Baba then described the Tibetan Sadguru Milarepa, who lived 900 years before (1025–1135):
He was the son of a rich man, but when Milarepa was [seven years old], his father died; and as often happens, his uncle raped his mother and stole the family fortune. The mother, in her hatred, asked her son to learn black magic to take revenge and ruin the uncle. The boy, while still young, learned the black arts to take revenge. He succeeded in mastering the destructive forces of nature and destroyed his uncle and his family and many others with a fierce storm. After the violent deed was done, he sat and wondered why he had done such a murderous thing. As he was an advanced soul, naturally he felt bad at having done such a foul thing for worldly purposes.

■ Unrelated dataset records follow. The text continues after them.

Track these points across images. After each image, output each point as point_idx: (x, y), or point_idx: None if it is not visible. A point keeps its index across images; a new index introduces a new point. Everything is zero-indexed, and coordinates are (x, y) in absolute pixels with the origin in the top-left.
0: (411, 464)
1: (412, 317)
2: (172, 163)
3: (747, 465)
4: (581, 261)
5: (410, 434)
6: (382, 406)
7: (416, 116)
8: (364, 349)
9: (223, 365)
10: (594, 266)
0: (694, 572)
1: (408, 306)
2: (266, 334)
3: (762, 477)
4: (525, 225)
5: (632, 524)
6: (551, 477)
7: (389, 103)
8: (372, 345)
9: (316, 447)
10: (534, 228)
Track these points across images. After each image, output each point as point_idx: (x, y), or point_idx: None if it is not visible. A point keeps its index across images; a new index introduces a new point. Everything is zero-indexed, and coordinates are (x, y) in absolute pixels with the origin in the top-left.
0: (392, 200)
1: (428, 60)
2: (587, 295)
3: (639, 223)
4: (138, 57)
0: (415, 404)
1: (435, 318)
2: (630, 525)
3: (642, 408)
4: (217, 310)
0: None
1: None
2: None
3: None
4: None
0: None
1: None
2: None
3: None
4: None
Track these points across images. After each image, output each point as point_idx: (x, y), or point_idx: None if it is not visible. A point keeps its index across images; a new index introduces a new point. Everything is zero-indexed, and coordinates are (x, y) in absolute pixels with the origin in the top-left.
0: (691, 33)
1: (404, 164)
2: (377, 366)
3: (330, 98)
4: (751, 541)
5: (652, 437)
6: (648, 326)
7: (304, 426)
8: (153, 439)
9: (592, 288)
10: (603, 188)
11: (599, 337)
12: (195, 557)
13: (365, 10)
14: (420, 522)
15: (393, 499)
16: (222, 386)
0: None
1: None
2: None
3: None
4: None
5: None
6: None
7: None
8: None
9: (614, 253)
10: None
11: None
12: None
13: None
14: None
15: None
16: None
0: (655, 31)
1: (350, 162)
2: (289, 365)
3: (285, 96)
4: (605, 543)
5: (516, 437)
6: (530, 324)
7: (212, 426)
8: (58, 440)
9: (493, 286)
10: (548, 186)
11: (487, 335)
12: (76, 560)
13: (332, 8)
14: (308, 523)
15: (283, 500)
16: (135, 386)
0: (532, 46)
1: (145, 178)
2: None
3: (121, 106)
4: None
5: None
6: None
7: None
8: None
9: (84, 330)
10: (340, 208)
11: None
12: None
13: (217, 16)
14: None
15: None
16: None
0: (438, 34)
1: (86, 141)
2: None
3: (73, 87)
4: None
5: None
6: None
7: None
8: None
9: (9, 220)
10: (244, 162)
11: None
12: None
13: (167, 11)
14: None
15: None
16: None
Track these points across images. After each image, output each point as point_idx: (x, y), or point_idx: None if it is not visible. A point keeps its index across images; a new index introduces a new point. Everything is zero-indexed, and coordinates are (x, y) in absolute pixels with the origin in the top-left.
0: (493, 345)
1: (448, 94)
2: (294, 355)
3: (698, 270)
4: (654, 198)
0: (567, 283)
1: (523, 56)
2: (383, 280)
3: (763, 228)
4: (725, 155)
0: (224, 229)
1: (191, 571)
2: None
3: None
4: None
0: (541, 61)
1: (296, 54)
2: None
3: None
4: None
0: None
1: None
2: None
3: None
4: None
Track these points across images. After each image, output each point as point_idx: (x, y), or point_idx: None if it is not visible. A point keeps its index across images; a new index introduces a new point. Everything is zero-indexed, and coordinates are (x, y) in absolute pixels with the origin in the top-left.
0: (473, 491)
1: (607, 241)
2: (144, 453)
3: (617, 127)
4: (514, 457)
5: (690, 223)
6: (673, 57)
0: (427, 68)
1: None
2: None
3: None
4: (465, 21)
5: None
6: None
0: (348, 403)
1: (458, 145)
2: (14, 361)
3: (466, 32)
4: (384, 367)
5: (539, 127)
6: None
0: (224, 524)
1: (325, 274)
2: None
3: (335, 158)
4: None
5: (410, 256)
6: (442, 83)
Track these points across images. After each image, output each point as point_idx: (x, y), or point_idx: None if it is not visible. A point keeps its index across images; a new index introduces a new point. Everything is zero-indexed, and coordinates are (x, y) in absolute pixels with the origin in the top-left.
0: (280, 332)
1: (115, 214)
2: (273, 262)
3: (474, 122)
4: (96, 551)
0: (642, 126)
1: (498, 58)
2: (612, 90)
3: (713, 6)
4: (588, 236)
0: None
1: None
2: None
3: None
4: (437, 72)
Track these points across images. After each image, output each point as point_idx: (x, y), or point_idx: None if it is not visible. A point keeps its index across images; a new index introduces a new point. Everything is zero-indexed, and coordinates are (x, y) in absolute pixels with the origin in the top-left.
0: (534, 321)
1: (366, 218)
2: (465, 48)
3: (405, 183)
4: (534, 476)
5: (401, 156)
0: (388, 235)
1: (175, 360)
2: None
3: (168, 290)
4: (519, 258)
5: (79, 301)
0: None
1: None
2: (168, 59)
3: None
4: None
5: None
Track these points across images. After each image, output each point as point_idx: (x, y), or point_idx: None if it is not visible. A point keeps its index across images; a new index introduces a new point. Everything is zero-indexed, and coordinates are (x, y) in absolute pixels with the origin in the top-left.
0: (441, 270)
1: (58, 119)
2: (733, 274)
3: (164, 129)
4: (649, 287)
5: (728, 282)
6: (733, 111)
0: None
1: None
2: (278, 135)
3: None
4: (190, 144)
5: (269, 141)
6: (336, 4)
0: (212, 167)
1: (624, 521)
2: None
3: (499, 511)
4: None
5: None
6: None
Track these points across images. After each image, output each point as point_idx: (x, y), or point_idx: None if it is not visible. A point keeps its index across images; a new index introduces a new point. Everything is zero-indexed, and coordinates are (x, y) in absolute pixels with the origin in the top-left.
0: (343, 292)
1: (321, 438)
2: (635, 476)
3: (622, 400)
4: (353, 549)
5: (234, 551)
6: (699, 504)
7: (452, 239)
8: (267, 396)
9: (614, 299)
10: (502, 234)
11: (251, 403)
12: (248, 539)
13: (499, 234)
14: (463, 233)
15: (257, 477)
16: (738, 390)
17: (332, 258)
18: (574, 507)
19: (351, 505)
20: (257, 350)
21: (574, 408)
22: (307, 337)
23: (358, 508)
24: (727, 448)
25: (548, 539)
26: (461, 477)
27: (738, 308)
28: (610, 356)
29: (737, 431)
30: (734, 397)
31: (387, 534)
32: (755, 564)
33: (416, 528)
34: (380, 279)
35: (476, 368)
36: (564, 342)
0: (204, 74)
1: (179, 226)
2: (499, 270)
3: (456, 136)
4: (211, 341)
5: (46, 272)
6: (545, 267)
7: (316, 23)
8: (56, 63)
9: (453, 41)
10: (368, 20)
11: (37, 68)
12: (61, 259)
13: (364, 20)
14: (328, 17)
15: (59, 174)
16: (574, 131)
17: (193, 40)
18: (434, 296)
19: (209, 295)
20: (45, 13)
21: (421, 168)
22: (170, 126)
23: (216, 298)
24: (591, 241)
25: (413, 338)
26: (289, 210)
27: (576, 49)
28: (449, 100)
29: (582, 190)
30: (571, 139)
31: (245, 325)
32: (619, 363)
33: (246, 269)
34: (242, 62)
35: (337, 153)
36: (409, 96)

To repent, he took his black magic books and went in search of a Master. [He met the Guru Rongton, who sent him to Marpa.] After great difficulties, he found his Master, Marpa. Milarepa was 38. He had nothing but his books to offer in exchange for wanting God. Marpa took him on as his servant for six years but gave him no food, and after a strenuous day's work, Milarepa had to go to the village and beg. Milarepa was given near impossible difficult tasks, such as building a small hut of stones with his bare hands. When completed, the Master Marpa would have the whole structure torn down on one pretext or another.
In this way, he would be harassed continuously; but Milarepa stayed on in the service of his Master, obeying his every word and so became the dust at Marpa's feet. After several years of such miseries, one day the Sadguru, pleased with his disciple's love and obedience, gave him God-realization in a moment, and afterwards Milarepa became a Perfect Master himself.